CERT Coordination Center disclosed CVE-2026-5752, a CVSS 9.3 sandbox escape in Cohere's open source Terrarium, a Python sandbox that runs on Pyodide (a WebAssembly Python distribution for Node.js) and is used to execute untrusted or LLM-generated code inside a Docker container. The flaw lets code running inside the Pyodide sandbox traverse the JavaScript prototype chain to reach the host Node.js Function constructor, compile arbitrary JavaScript in the host realm, and execute it as root inside the container. From that point attackers can read /etc/passwd and environment variables, reach other services on the container network, and attempt a further container escape. Critically, CERT/CC notes it was unable to coordinate a patch with Cohere, so no fix has shipped. Terrarium has 312 GitHub stars and 56 forks - a moderate audience, but anyone running it is a poster-child target for prompt-injection attacks that instruct the LLM to emit sandbox-breaking code. The underlying prototype-chain traversal pattern is the same technique seen in January's CVE-2026-22686 against the enclave-vm sandbox.

Check
If you run Terrarium anywhere in your stack (including behind an AI product that evaluates user-supplied Python) take it offline until you can wrap it in a second isolation layer or replace it with a hardened alternative.
Affected
All currently-available versions of Cohere Terrarium (github.com/cohere-ai/cohere-terrarium). The JavaScript prototype-chain traversal in Pyodide WebAssembly is exploitable by any code the sandbox accepts for execution - including code an LLM generates from a user prompt, which is the entire point of the product. CERT/CC confirmed there is no vendor patch as of the advisory.
Fix
Disable any feature that lets users (or an upstream LLM) submit arbitrary code to Terrarium. Wrap Terrarium deployments in a second isolation layer - gVisor or Firecracker microVMs for stronger kernel isolation, strict network egress policies, read-only root filesystems, and dropped Linux capabilities including CAP_SYS_ADMIN. Segment Terrarium containers so they cannot reach internal APIs, databases, or metadata services. Monitor for unexpected root-level process creation inside Terrarium containers and alert on any Node.js Function constructor invocation originating from sandbox code. For new AI-code-execution use cases, evaluate alternatives like the Deno-based approach with explicit permission flags or E2B's hardened cloud sandboxes.
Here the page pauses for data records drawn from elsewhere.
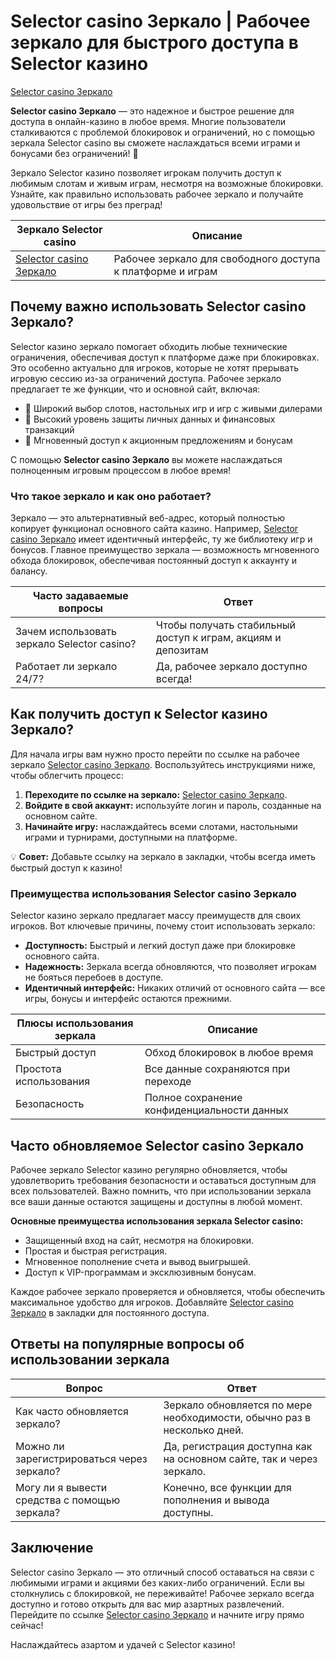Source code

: # Selector casino Зеркало | Рабочее зеркало для быстрого доступа в Selector казино

[Selector casino Зеркало](https://gosel.vc/SELVK)

**Selector casino Зеркало** — это надежное и быстрое решение для доступа в онлайн-казино в любое время. Многие пользователи сталкиваются с проблемой блокировок и ограничений, но с помощью зеркала Selector casino вы сможете наслаждаться всеми играми и бонусами без ограничений! 🎰 

Зеркало Selector казино позволяет игрокам получить доступ к любимым слотам и живым играм, несмотря на возможные блокировки. Узнайте, как правильно использовать рабочее зеркало и получайте удовольствие от игры без преград!

| Зеркало Selector casino | Описание |
|-------------------------|----------|
| [Selector casino Зеркало](https://gosel.vc/SELVK) | Рабочее зеркало для свободного доступа к платформе и играм |

## Почему важно использовать Selector casino Зеркало?

Selector казино зеркало помогает обходить любые технические ограничения, обеспечивая доступ к платформе даже при блокировках. Это особенно актуально для игроков, которые не хотят прерывать игровую сессию из-за ограничений доступа. Рабочее зеркало предлагает те же функции, что и основной сайт, включая:

- 🎲 Широкий выбор слотов, настольных игр и игр с живыми дилерами
- 🔐 Высокий уровень защиты личных данных и финансовых транзакций
- 🚀 Мгновенный доступ к акционным предложениям и бонусам

С помощью **Selector casino Зеркало** вы можете наслаждаться полноценным игровым процессом в любое время!

### Что такое зеркало и как оно работает?

Зеркало — это альтернативный веб-адрес, который полностью копирует функционал основного сайта казино. Например, [Selector casino Зеркало](https://gosel.vc/SELVK) имеет идентичный интерфейс, ту же библиотеку игр и бонусов. Главное преимущество зеркала — возможность мгновенного обхода блокировок, обеспечивая постоянный доступ к аккаунту и балансу.

| Часто задаваемые вопросы | Ответ |
|--------------------------|-------|
| Зачем использовать зеркало Selector casino? | Чтобы получать стабильный доступ к играм, акциям и депозитам |
| Работает ли зеркало 24/7? | Да, рабочее зеркало доступно всегда! |

## Как получить доступ к Selector казино Зеркало?

Для начала игры вам нужно просто перейти по ссылке на рабочее зеркало [Selector casino Зеркало](https://gosel.vc/SELVK). Воспользуйтесь инструкциями ниже, чтобы облегчить процесс:

1. **Переходите по ссылке на зеркало:** [Selector casino Зеркало](https://gosel.vc/SELVK).
2. **Войдите в свой аккаунт:** используйте логин и пароль, созданные на основном сайте.
3. **Начинайте игру:** наслаждайтесь всеми слотами, настольными играми и турнирами, доступными на платформе.

💡 **Совет:** Добавьте ссылку на зеркало в закладки, чтобы всегда иметь быстрый доступ к казино!

### Преимущества использования Selector casino Зеркало

Selector казино зеркало предлагает массу преимуществ для своих игроков. Вот ключевые причины, почему стоит использовать зеркало:

- **Доступность:** Быстрый и легкий доступ даже при блокировке основного сайта.
- **Надежность:** Зеркала всегда обновляются, что позволяет игрокам не бояться перебоев в доступе.
- **Идентичный интерфейс:** Никаких отличий от основного сайта — все игры, бонусы и интерфейс остаются прежними.

| Плюсы использования зеркала | Описание |
|-----------------------------|----------|
| Быстрый доступ | Обход блокировок в любое время |
| Простота использования | Все данные сохраняются при переходе |
| Безопасность | Полное сохранение конфиденциальности данных |

## Часто обновляемое Selector casino Зеркало

Рабочее зеркало Selector казино регулярно обновляется, чтобы удовлетворить требования безопасности и оставаться доступным для всех пользователей. Важно помнить, что при использовании зеркала все ваши данные остаются защищены и доступны в любой момент.

**Основные преимущества использования зеркала Selector casino:**

- Защищенный вход на сайт, несмотря на блокировки.
- Простая и быстрая регистрация.
- Мгновенное пополнение счета и вывод выигрышей.
- Доступ к VIP-программам и эксклюзивным бонусам.

Каждое рабочее зеркало проверяется и обновляется, чтобы обеспечить максимальное удобство для игроков. Добавляйте [Selector casino Зеркало](https://gosel.vc/SELVK) в закладки для постоянного доступа.

## Ответы на популярные вопросы об использовании зеркала

| Вопрос | Ответ |
|--------|-------|
| Как часто обновляется зеркало? | Зеркало обновляется по мере необходимости, обычно раз в несколько дней. |
| Можно ли зарегистрироваться через зеркало? | Да, регистрация доступна как на основном сайте, так и через зеркало. |
| Могу ли я вывести средства с помощью зеркала? | Конечно, все функции для пополнения и вывода доступны. |

## Заключение

Selector casino Зеркало — это отличный способ оставаться на связи с любимыми играми и акциями без каких-либо ограничений. Если вы столкнулись с блокировкой, не переживайте! Рабочее зеркало всегда доступно и готово открыть для вас мир азартных развлечений. Перейдите по ссылке [Selector casino Зеркало](https://gosel.vc/SELVK) и начните игру прямо сейчас! 

Наслаждайтесь азартом и удачей с Selector казино!


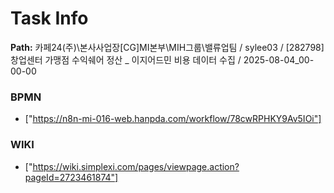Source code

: # Task Info

**Path:** 카페24(주)\본사사업장\[CG]MI본부\MIH그룹\밸류업팀 / sylee03 / [282798] 창업센터 가맹점 수익쉐어 정산 _ 이지어드민 비용 데이터 수집 / 2025-08-04_00-00-00

### BPMN
- ["https://n8n-mi-016-web.hanpda.com/workflow/78cwRPHKY9Av5IOi"]

### WIKI
- ["https://wiki.simplexi.com/pages/viewpage.action?pageId=2723461874"]

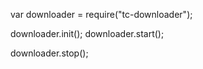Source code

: var downloader = require("tc-downloader");

downloader.init();
downloader.start();

downloader.stop();
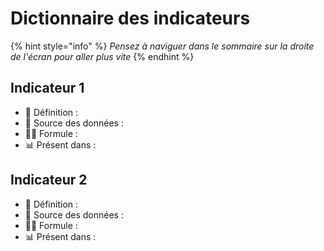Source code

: # Dictionnaire des indicateurs

{% hint style="info" %}
_Pensez à naviguer dans le sommaire sur la droite de l'écran pour aller plus vite_
{% endhint %}

## Indicateur 1

* 📗 Définition : 
* 💾 Source des données : 
* 👩🏫 Formule : 
* 📊 Présent dans : 

## Indicateur 2

* 📗 Définition : 
* 💾 Source des données : 
* 👩🏫 Formule : 
* 📊 Présent dans :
Docker Engine authorization bypass lets attackers escape containers and access host credentials (CVE-2026-34040)

A high-severity Docker Engine flaw allows attackers to bypass authorization plugins with a single oversized HTTP request. CVE-2026-34040 (CVSS 8.8) stems from an incomplete fix for CVE-2024-41110 from July 2024 - the original patch missed requests over 1MB, which get forwarded to the Docker daemon without their body, so the AuthZ plugin sees nothing to block while the daemon processes the full malicious payload. The result: a privileged container with root access to the host filesystem, exposing AWS credentials, SSH keys, Kubernetes configs, and everything else on the machine. Critically, Cyera researchers demonstrated that AI coding agents running inside Docker sandboxes can be tricked via prompt injection into crafting the bypass request themselves - no human attacker needed.

Check
Check if you use Docker with authorization plugins (OPA, Prisma Cloud, or custom AuthZ policies). If you don't use AuthZ plugins, you're not affected by this specific flaw.
Affected
Docker Engine versions prior to 29.3.1 when running with AuthZ plugins enabled. The underlying flaw has existed since Docker Engine 1.10. Environments running AI agents or developer tools inside Docker containers are at elevated risk.
Fix
Update Docker Engine to version 29.3.1. If you can't patch immediately: avoid AuthZ plugins that rely on request body inspection, restrict Docker API access to trusted parties only, or run Docker in rootless mode so that even a privileged container maps to an unprivileged host UID. For AI agent sandboxes, apply the --userns-remap setting to limit blast radius.